INFORMATION SUPPLIED:

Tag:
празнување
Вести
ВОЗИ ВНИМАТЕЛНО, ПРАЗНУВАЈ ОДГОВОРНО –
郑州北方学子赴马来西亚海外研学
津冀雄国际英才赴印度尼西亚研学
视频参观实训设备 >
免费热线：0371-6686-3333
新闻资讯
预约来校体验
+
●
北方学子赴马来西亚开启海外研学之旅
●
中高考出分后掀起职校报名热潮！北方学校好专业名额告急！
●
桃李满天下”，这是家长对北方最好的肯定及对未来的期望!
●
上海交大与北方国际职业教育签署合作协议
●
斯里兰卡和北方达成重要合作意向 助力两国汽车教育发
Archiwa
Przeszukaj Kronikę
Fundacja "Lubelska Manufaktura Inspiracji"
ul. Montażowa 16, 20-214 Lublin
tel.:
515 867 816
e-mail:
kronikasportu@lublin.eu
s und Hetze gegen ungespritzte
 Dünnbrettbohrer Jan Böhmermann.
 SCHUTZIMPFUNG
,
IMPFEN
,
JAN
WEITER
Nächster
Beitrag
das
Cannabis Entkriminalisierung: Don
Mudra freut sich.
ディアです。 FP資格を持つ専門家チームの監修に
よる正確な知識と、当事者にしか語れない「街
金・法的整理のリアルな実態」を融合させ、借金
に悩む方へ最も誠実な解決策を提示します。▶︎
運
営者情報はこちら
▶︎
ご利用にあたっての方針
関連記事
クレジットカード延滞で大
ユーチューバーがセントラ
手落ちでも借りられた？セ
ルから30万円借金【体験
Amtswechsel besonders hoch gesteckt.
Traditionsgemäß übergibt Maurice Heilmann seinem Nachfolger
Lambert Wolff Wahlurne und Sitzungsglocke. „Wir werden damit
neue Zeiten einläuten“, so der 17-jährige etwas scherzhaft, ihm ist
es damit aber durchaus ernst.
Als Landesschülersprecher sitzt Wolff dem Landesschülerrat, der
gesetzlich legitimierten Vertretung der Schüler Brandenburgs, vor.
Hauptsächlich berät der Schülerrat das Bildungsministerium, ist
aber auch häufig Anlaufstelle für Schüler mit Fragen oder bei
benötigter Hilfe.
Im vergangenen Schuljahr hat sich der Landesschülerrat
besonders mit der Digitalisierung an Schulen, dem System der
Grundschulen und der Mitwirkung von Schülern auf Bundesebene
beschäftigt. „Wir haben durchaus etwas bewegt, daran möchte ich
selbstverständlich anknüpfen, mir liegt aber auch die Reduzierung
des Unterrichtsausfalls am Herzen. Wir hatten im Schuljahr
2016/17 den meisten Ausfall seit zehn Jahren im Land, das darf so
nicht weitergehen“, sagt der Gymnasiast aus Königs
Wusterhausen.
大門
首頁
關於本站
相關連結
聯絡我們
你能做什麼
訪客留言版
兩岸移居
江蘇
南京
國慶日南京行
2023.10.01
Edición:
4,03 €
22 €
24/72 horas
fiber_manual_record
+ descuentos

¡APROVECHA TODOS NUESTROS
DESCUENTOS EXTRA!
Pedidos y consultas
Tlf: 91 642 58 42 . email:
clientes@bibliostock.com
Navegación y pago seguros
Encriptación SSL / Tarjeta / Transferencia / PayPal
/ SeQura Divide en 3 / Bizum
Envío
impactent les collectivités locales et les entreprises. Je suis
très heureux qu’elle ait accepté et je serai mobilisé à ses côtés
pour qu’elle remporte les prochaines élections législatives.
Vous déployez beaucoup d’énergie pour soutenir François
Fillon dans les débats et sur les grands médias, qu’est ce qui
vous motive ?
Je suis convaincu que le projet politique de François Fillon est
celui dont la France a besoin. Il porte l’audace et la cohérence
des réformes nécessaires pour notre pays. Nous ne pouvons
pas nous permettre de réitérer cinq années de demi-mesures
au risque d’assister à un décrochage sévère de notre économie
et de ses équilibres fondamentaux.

PROBLEM REQUIREMENTS: When the string "suis" appears in a line of the records above, that line is to be copied.

SOLUTION TO THE EXERCISE:
impactent les collectivités locales et les entreprises. Je suis
Je suis convaincu que le projet politique de François Fillon est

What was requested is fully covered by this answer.